On Wednesday, the Aruba Hotel & Tourism Association hosted a highly-charged party for the departing Adwina Arends, a tourism executive, a woman who helped shape the industry here, the way we know it today. I met Adwina in the late seventies. She was the General Manager of the Carib, the famed Aruba Caribbean Hotel, and I was a tour rep. We would regularly line up in front of her cubbyhole office begging for more rooms – head office liked to overbook - and Adwina shuffled and reshuffled to accommodate the confusion - in the era prior to the computer revolution. She met both the needs of her clients and catered to the bottom line while nurturing personal friendships with guests. What she did for the island, I think I know what it is, she helped facilitate and establish this emotional bond that many of our visitors have with Aruba. She got personally involved in a 24/7 mission to create vacation memories for guests on one hand and to flame their desire to come back on the other.  It sounds conflicting but during her years of influence here Aruba moved from a niche market to mass tourism while still offering old Caribbean magic and the possibility of getting personally involved with the destination. It was an Adwina-engineered concept and it performed miracles for the island’s economy.

 

The party at the Hyatt Regency brought together Adwina’s local family members, her colleagues from La Cabana All Suite Beach Resort and her friends from the Aruba Hotel Association and the Tourism Authority. It was an insiders’ bash. Musician Francis Jacob who entertained the party on keyboard reported he was hired at the tender age of seven to play at the Carib. The boss, Adwina Arends.
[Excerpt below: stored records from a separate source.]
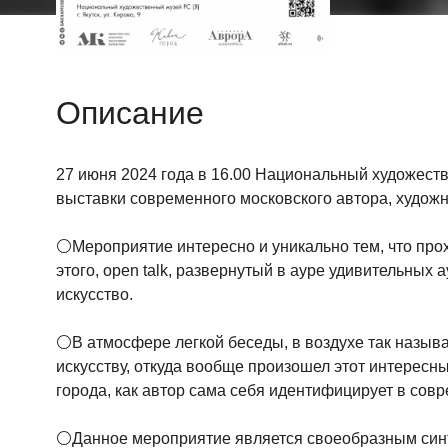
Описание
27 июня 2024 года в 16.00 Национальный художеств
выставки современного московского автора, худож
⚪Мероприятие интересно и уникально тем, что про
этого, open talk, развернутый в ауре удивительных
искусство.
⚪В атмосфере легкой беседы, в воздухе так назыв
искусству, откуда вообще произошел этот интересны
города, как автор сама себя идентифицирует в сов
⚪Данное мероприятие является своеобразным синте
Adwina was a bit emotional while addressing her friends. She has left the island after many decades to live in the USA, closer to children and grandchildren. She came to Aruba as a young bride and is leaving as a grandma. While she looks truly fabulous, her sapphire-blue eyes sparkling, we cannot ignore the fact that she is retiring. She might pick up some business opportunities in the USA but otherwise, her professional career as a marketing and sales diva has just concluded. There is a sad aspect to that if you look at it from a narrow point of view. On a more comprehensive level the role of parents is to get their kids to a point where they are no longer needed, and while Adwina’s direct involvement is over, she will I hope remain connected as a consultant, or advisor, an inspiration, a parent whose role wrapped up successfully. I felt that way the day my son graduated college.